**Request**
Reproduce the data from its first line through the line containing "accueillis par ma chère et tendre.", switching every "CDI" to "CDD" and leaving all other text unchanged. Omit the pictures from the output.

**Available data**
►

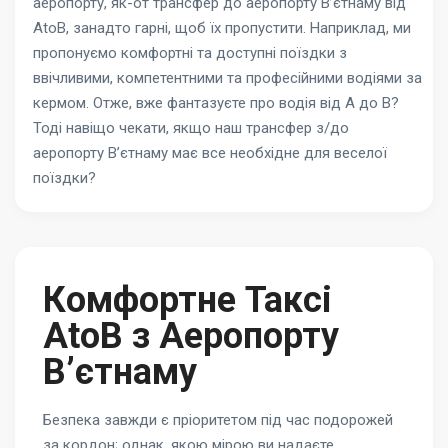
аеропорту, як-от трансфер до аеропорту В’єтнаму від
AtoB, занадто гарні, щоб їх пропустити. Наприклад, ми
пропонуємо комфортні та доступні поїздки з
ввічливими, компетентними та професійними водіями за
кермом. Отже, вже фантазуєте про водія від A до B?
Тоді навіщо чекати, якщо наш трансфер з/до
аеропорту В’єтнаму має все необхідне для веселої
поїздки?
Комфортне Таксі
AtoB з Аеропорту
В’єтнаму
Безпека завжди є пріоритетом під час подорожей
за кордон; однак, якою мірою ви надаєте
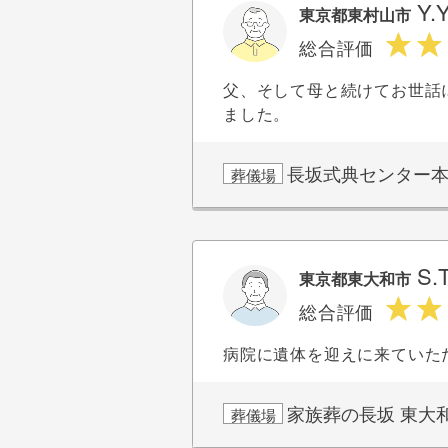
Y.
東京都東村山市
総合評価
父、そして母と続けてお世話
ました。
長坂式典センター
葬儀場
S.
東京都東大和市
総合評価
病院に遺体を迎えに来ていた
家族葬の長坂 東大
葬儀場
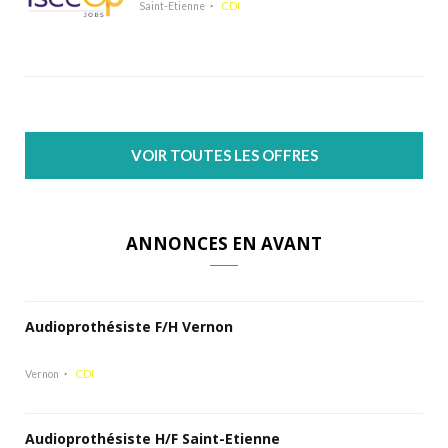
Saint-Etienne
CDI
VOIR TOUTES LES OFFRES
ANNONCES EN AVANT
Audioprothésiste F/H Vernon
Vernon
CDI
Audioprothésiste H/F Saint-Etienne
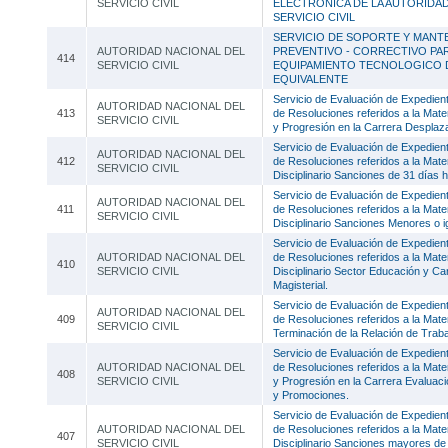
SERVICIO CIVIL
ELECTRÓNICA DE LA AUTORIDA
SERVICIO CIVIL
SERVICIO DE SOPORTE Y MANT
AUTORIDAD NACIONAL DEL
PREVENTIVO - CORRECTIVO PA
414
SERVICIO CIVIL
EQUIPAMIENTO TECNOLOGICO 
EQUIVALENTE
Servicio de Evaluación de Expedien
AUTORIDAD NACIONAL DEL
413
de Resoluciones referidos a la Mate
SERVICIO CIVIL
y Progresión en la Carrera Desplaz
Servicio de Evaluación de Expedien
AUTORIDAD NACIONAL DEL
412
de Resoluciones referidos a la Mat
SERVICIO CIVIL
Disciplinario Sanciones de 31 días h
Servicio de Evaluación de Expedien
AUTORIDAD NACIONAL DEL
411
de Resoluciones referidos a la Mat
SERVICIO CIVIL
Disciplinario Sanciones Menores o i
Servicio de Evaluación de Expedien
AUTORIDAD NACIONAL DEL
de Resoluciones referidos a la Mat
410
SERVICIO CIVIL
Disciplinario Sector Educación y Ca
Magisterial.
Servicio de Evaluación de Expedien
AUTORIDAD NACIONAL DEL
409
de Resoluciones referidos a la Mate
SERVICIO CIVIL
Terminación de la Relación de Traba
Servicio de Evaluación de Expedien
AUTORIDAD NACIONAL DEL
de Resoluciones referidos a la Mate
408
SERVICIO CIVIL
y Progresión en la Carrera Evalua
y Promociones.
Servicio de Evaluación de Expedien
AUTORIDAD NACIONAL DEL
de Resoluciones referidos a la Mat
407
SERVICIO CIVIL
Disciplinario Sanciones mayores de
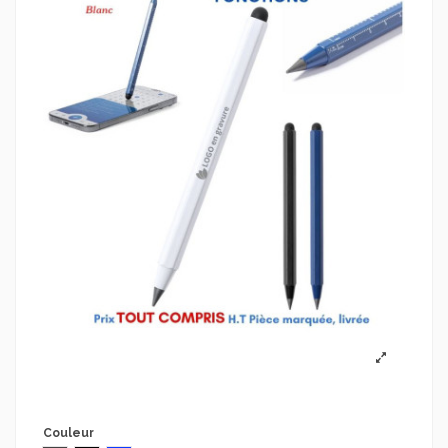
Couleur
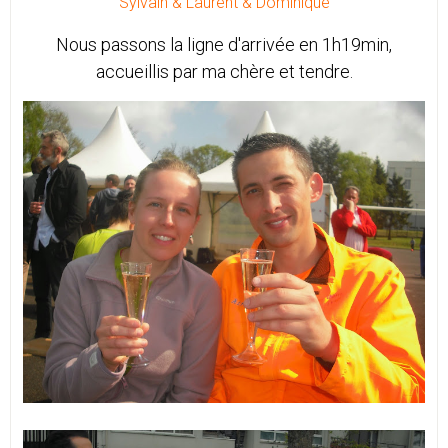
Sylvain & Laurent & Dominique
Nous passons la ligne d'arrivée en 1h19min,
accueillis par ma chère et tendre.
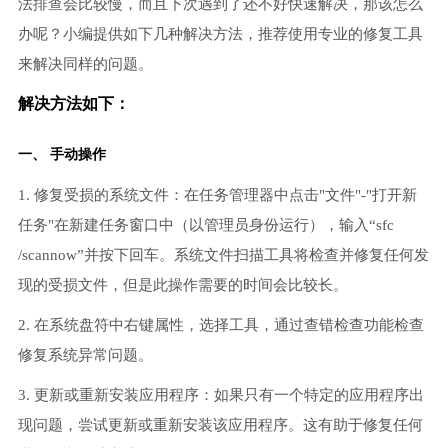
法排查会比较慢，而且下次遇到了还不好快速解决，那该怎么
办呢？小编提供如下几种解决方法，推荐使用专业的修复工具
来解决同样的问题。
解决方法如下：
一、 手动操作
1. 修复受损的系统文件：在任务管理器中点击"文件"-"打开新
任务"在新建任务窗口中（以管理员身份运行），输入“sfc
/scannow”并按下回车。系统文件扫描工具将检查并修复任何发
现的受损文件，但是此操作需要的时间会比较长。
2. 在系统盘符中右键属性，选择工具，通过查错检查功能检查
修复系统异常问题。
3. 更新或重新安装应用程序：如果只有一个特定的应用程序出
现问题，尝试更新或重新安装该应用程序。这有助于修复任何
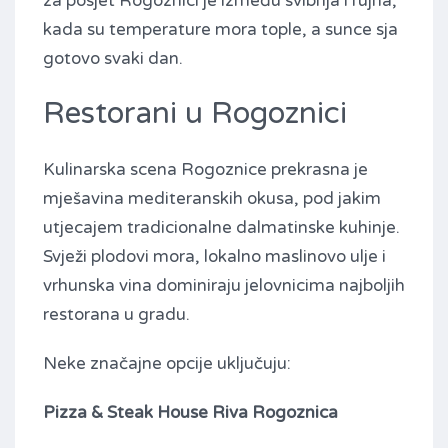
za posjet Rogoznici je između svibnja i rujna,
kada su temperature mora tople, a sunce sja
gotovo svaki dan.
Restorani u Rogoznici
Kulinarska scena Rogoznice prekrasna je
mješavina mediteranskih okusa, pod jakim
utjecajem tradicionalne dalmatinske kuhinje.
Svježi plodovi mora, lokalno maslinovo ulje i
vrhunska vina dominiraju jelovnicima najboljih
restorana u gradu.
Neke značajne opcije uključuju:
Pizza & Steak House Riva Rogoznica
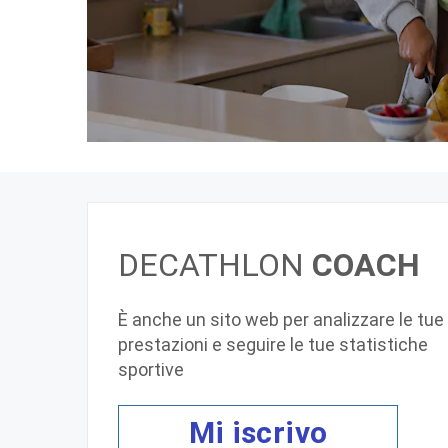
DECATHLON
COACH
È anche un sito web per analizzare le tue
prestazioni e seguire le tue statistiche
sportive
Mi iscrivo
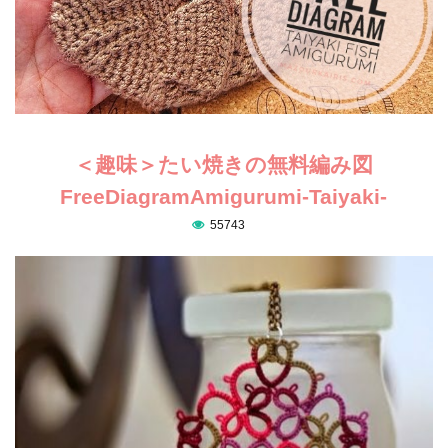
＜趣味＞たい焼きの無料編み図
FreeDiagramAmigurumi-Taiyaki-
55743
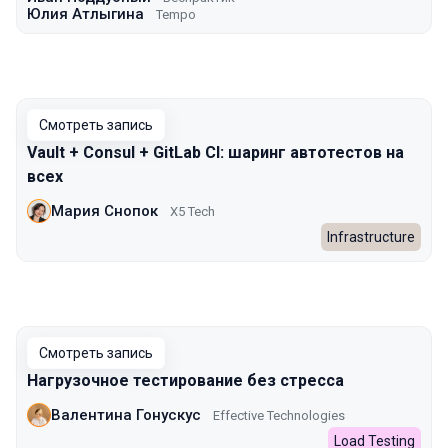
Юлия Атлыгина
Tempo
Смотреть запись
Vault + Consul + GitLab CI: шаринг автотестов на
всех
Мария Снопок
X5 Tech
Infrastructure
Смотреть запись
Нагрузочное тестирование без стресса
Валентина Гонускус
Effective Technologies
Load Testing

◄

**Your response**
аеропорту, як-от трансфер до аеропорту В’єтнаму від
AtoB, занадто гарні, щоб їх пропустити. Наприклад, ми
пропонуємо комфортні та доступні поїздки з
ввічливими, компетентними та професійними водіями за
кермом. Отже, вже фантазуєте про водія від A до B?
Тоді навіщо чекати, якщо наш трансфер з/до
аеропорту В’єтнаму має все необхідне для веселої
поїздки?
Комфортне Таксі
AtoB з Аеропорту
В’єтнаму
Безпека завжди є пріоритетом під час подорожей
за кордон; однак, якою мірою ви надаєте
Y.
東京都東村山市
総合評価
父、そして母と続けてお世話
ました。
長坂式典センター
葬儀場
S.
東京都東大和市
総合評価
病院に遺体を迎えに来ていた
家族葬の長坂 東大
葬儀場
Saint-Etienne
CDD
VOIR TOUTES LES OFFRES
ANNONCES EN AVANT
Audioprothésiste F/H Vernon
Vernon
CDD
Audioprothésiste H/F Saint-Etienne
SERVICIO CIVIL
ELECTRÓNICA DE LA AUTORIDA
SERVICIO CIVIL
SERVICIO DE SOPORTE Y MANT
AUTORIDAD NACIONAL DEL
PREVENTIVO - CORRECTIVO PA
414
SERVICIO CIVIL
EQUIPAMIENTO TECNOLOGICO 
EQUIVALENTE
Servicio de Evaluación de Expedien
AUTORIDAD NACIONAL DEL
413
de Resoluciones referidos a la Mate
SERVICIO CIVIL
y Progresión en la Carrera Desplaz
Servicio de Evaluación de Expedien
AUTORIDAD NACIONAL DEL
412
de Resoluciones referidos a la Mat
SERVICIO CIVIL
Disciplinario Sanciones de 31 días h
Servicio de Evaluación de Expedien
AUTORIDAD NACIONAL DEL
411
de Resoluciones referidos a la Mat
SERVICIO CIVIL
Disciplinario Sanciones Menores o i
Servicio de Evaluación de Expedien
AUTORIDAD NACIONAL DEL
de Resoluciones referidos a la Mat
410
SERVICIO CIVIL
Disciplinario Sector Educación y Ca
Magisterial.
Servicio de Evaluación de Expedien
AUTORIDAD NACIONAL DEL
409
de Resoluciones referidos a la Mate
SERVICIO CIVIL
Terminación de la Relación de Traba
Servicio de Evaluación de Expedien
AUTORIDAD NACIONAL DEL
de Resoluciones referidos a la Mate
408
SERVICIO CIVIL
y Progresión en la Carrera Evalua
y Promociones.
Servicio de Evaluación de Expedien
AUTORIDAD NACIONAL DEL
de Resoluciones referidos a la Mat
407
SERVICIO CIVIL
Disciplinario Sanciones mayores de
Couleur
Sylvain & Laurent & Dominique
Nous passons la ligne d'arrivée en 1h19min,
accueillis par ma chère et tendre.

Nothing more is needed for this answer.